| What to do |
Write out the records word for word, from their beginning through the line containing "country: Argentina", and leave the pictures out.

------------------------------------------------------------

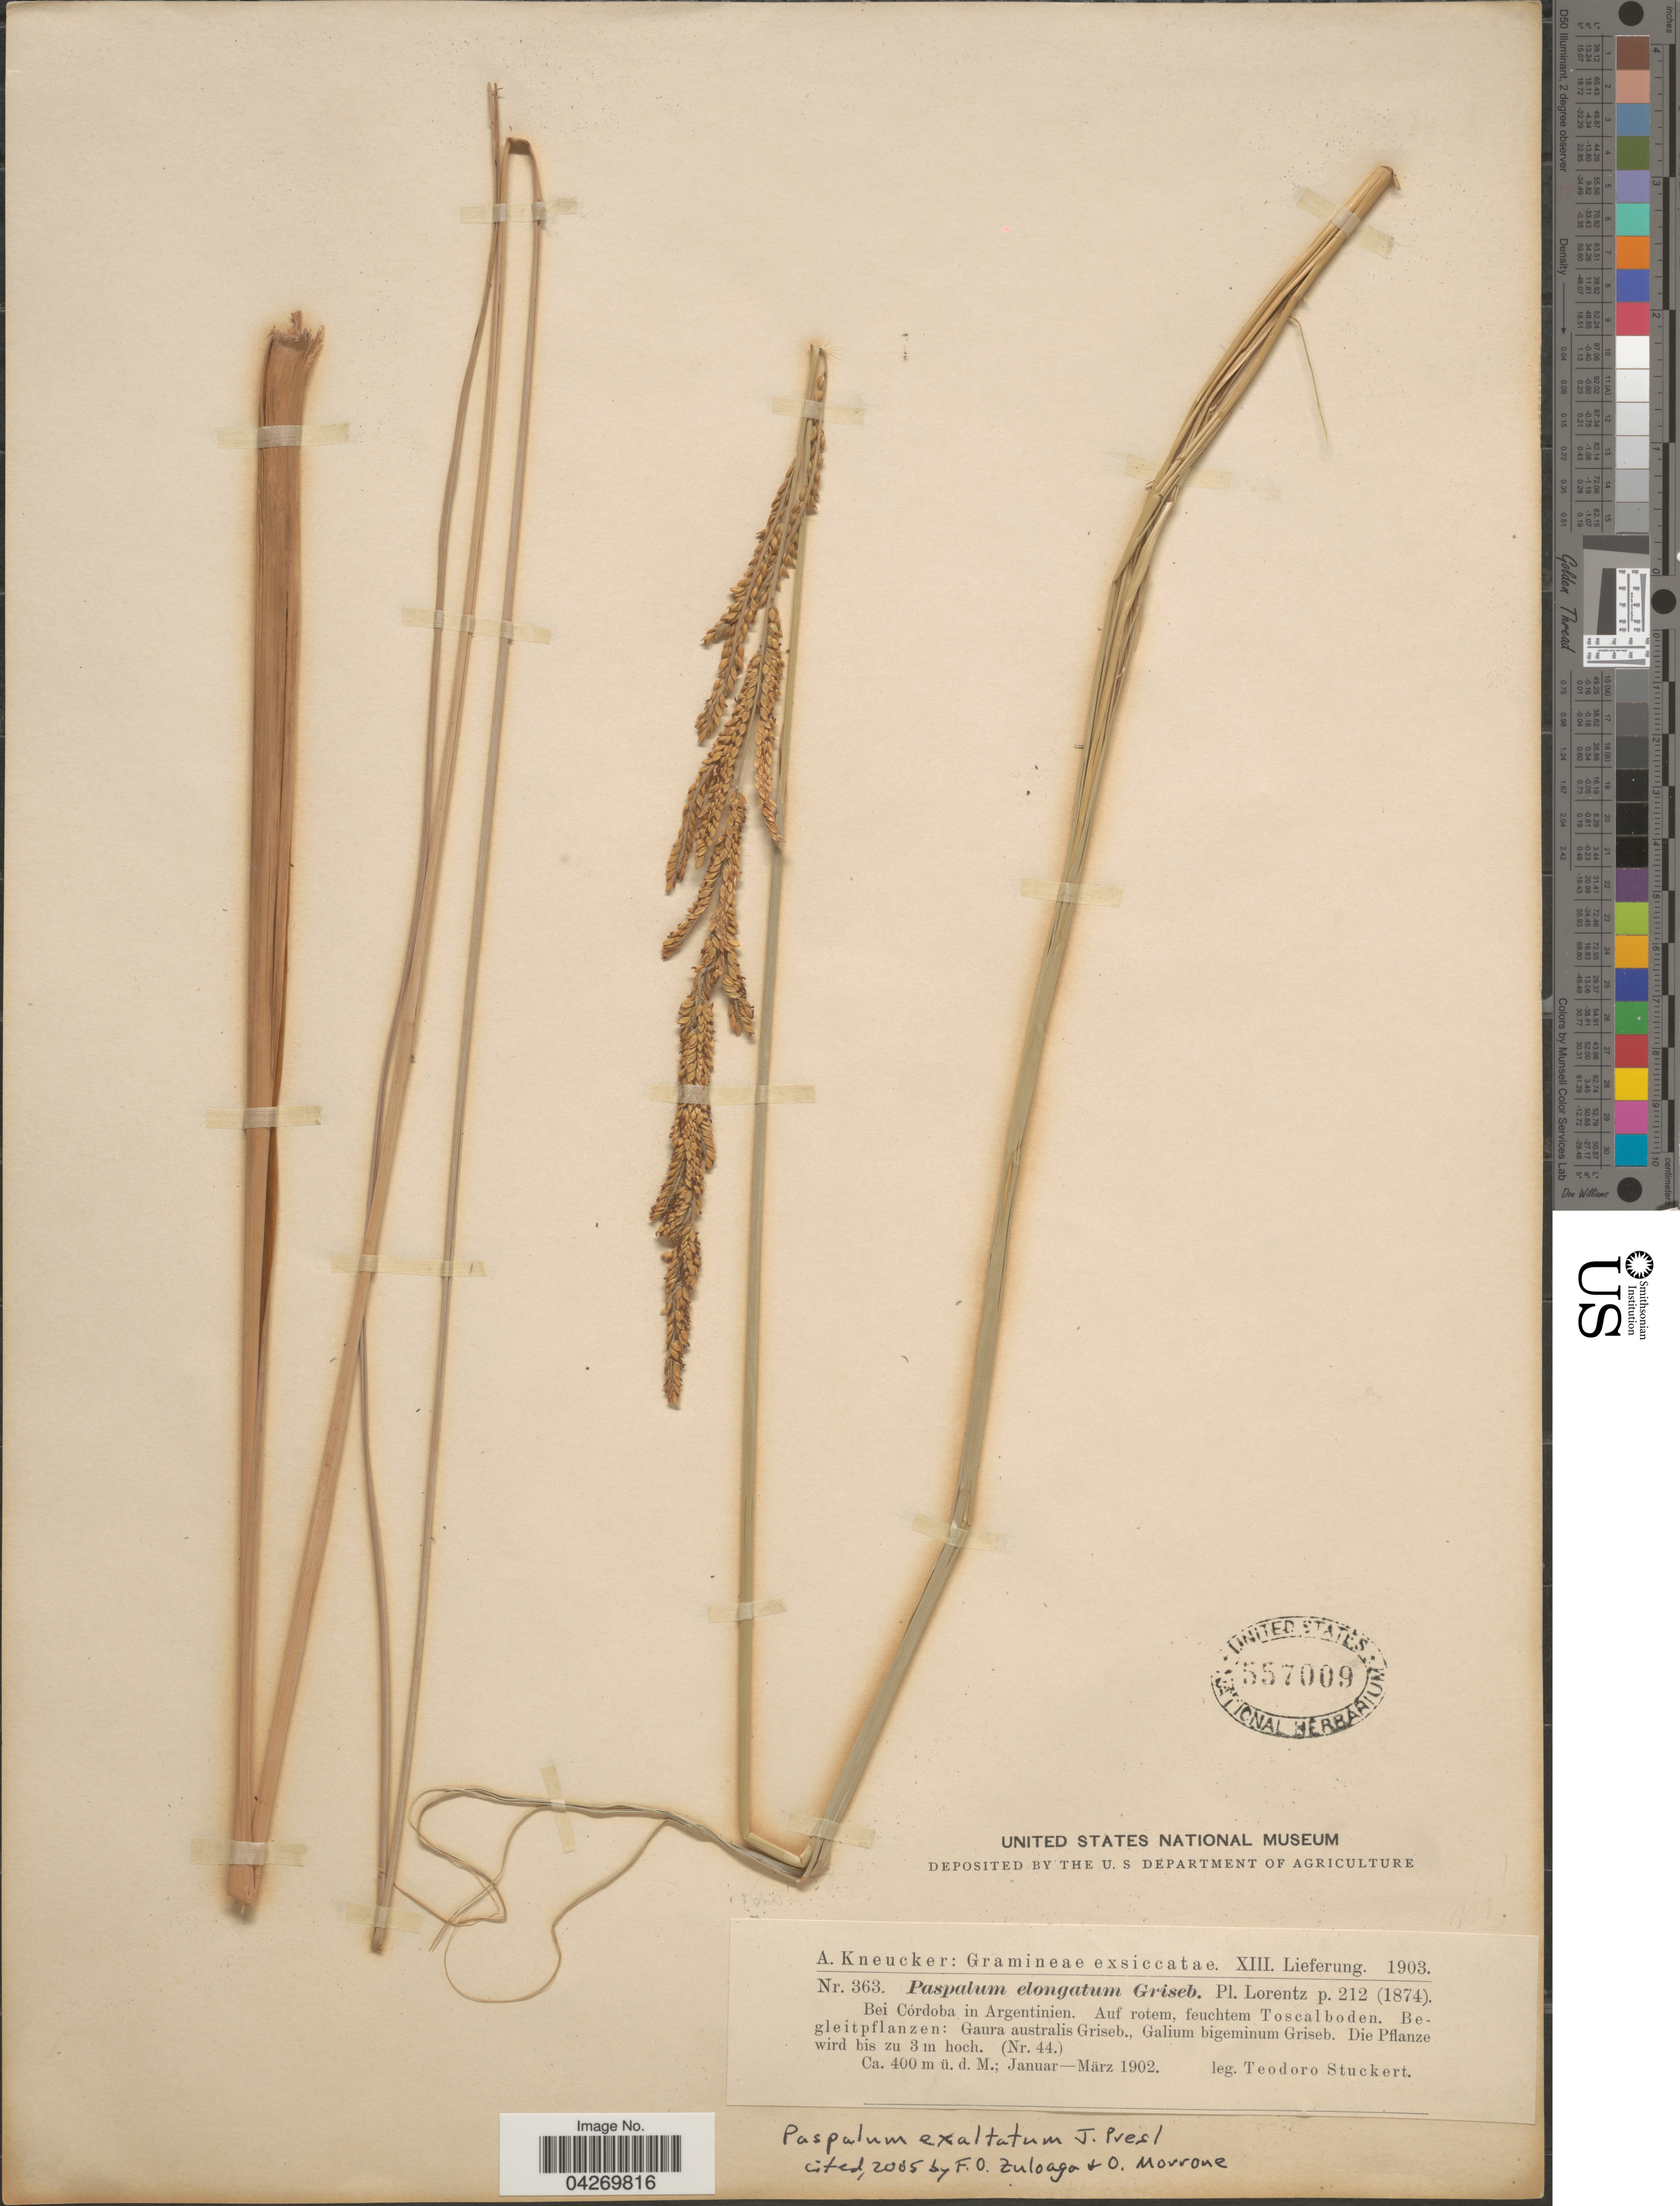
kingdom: Plantae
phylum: Tracheophyta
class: Liliopsida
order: Poales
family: Poaceae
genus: Paspalum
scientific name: Paspalum exaltatum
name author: J. Presl in C. Presl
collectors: T. Stuckert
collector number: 363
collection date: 1902-01/1902-03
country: Argentina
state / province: Cordoba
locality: Bei Córdoba in Argentinien.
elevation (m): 400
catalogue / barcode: US 557009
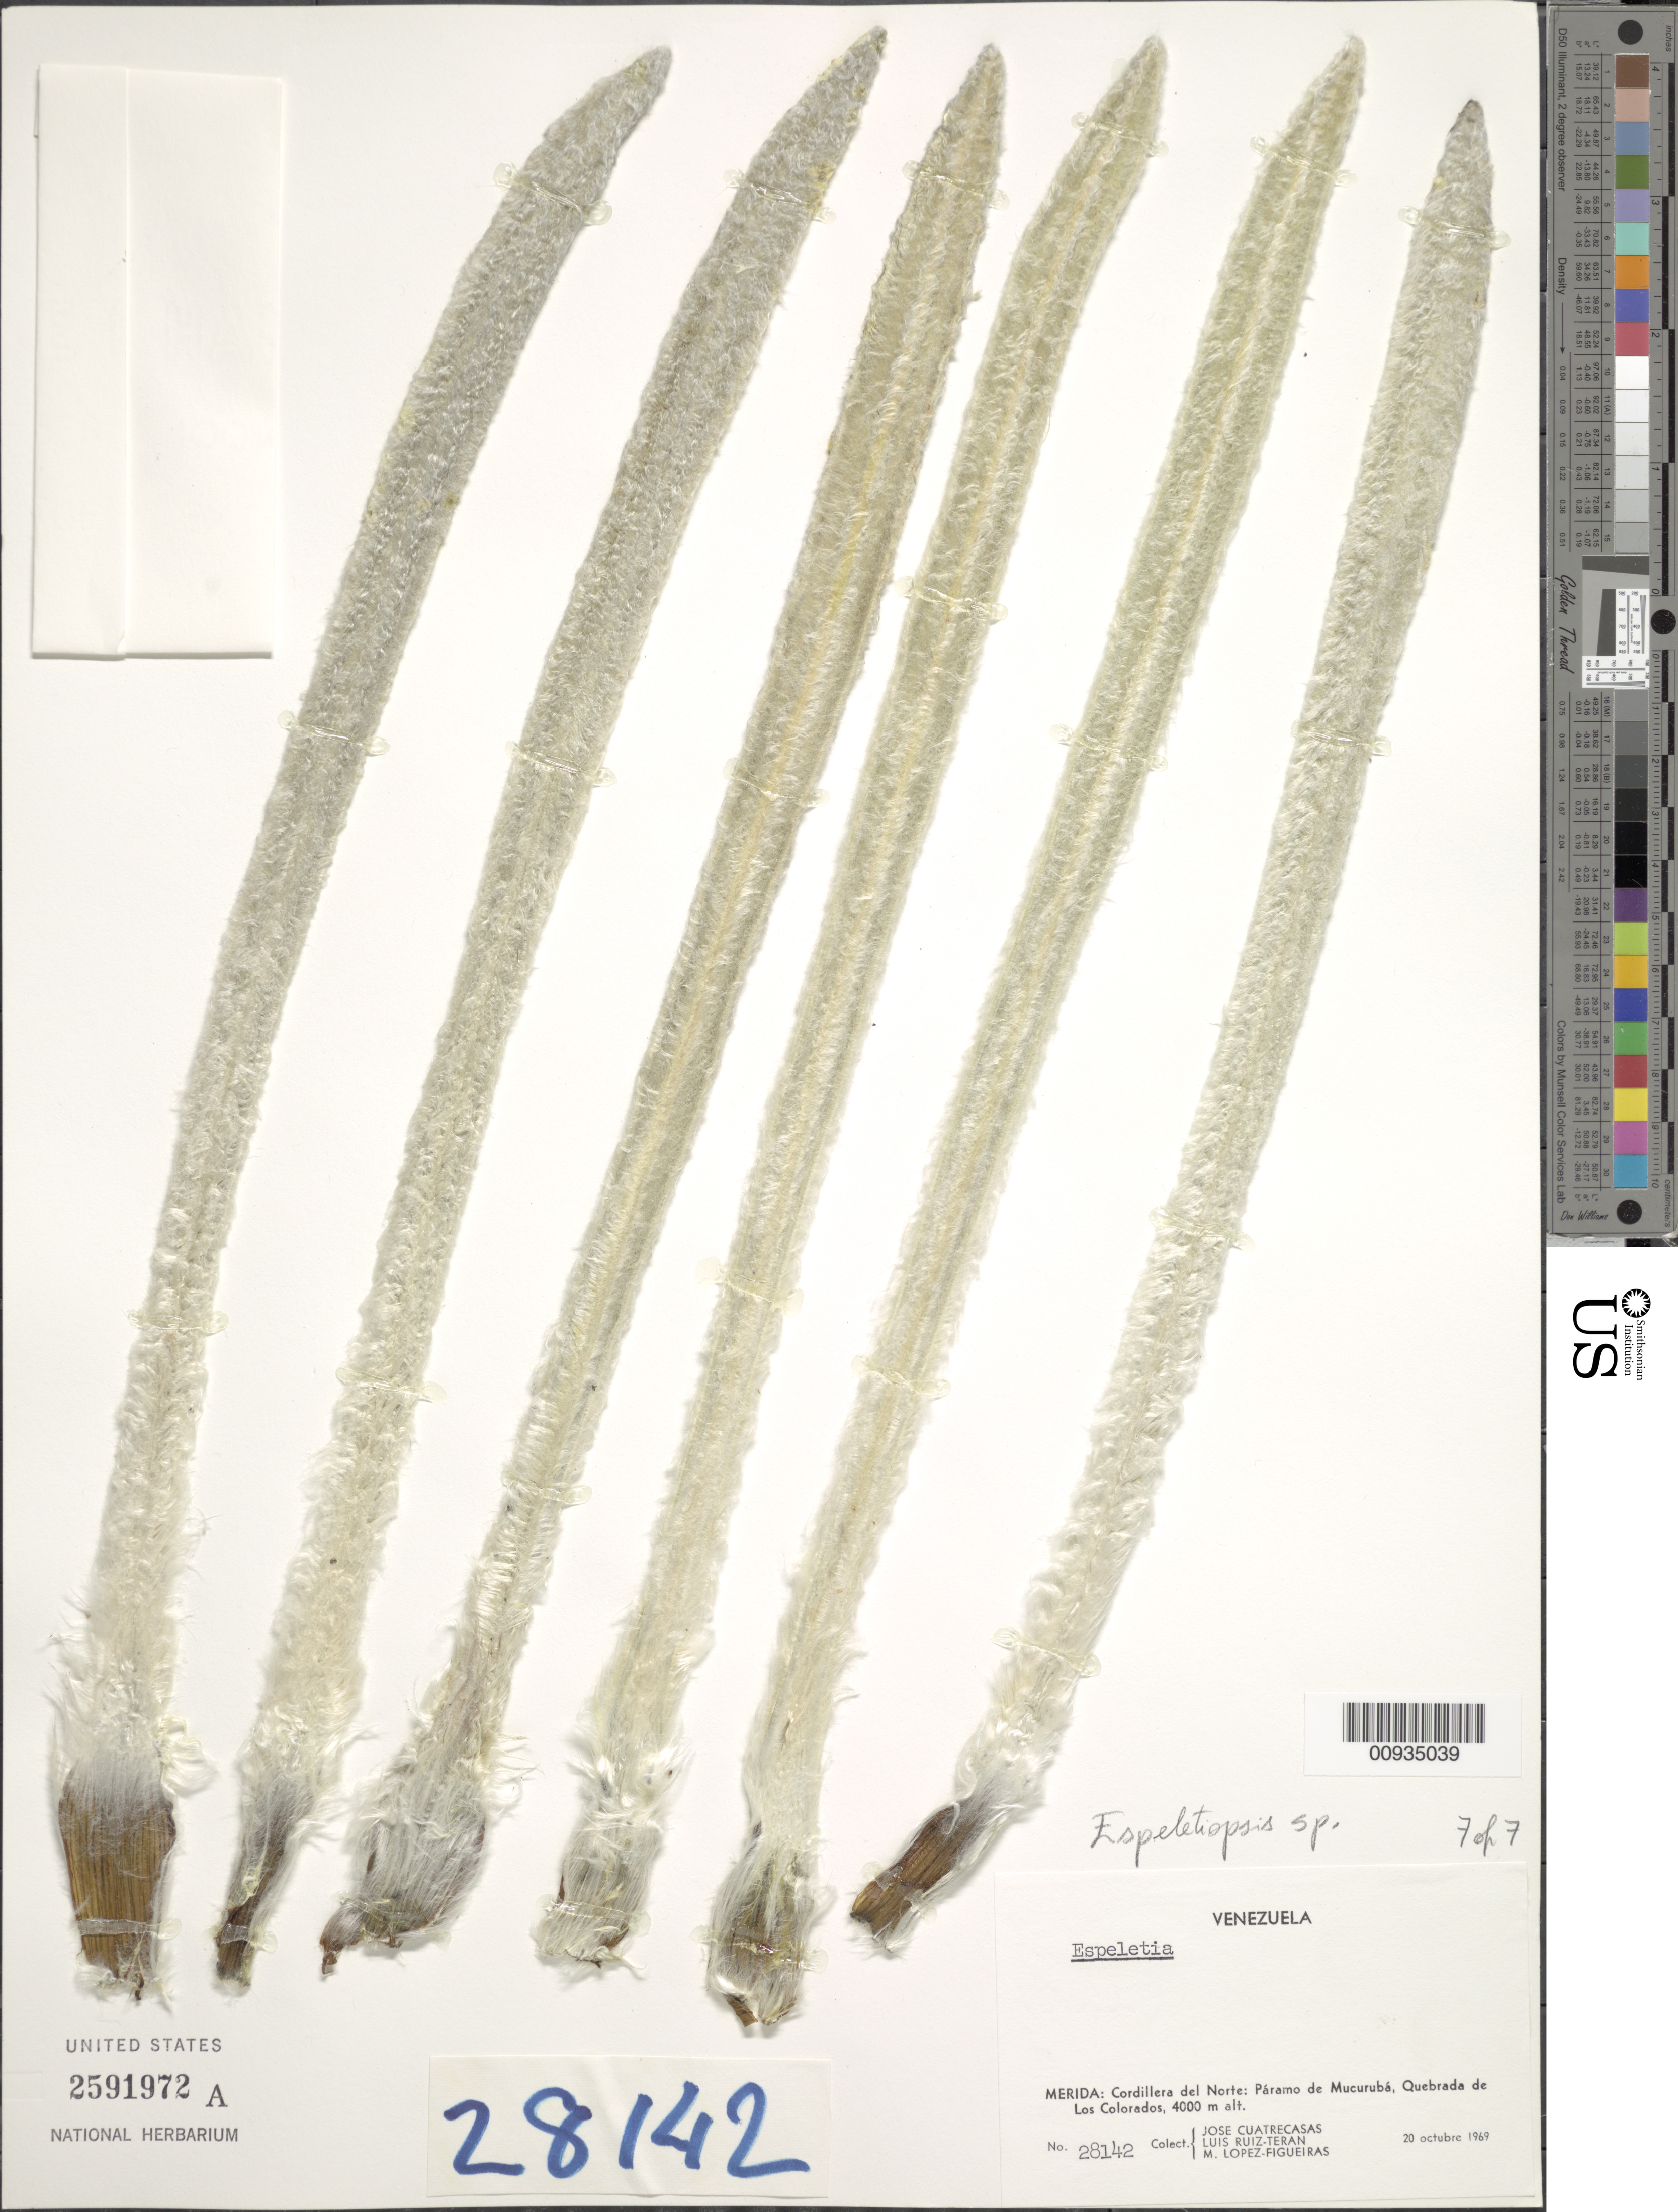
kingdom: Plantae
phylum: Tracheophyta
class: Magnoliopsida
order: Asterales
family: Asteraceae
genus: Espeletiopsis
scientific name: Espeletiopsis sp.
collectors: J. Cuatrecasas, L. Teran & M. López Figueiras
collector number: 28142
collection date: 1969-10-20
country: Venezuela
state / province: Mérida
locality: Cordillera del Norte, Paramo de Mucuruba, Quebrada deLos Colorados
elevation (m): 4000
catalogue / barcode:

------------------------------------------------------------

| Result of the task |
kingdom: Plantae
phylum: Tracheophyta
class: Liliopsida
order: Poales
family: Poaceae
genus: Paspalum
scientific name: Paspalum exaltatum
name author: J. Presl in C. Presl
collectors: T. Stuckert
collector number: 363
collection date: 1902-01/1902-03
country: Argentina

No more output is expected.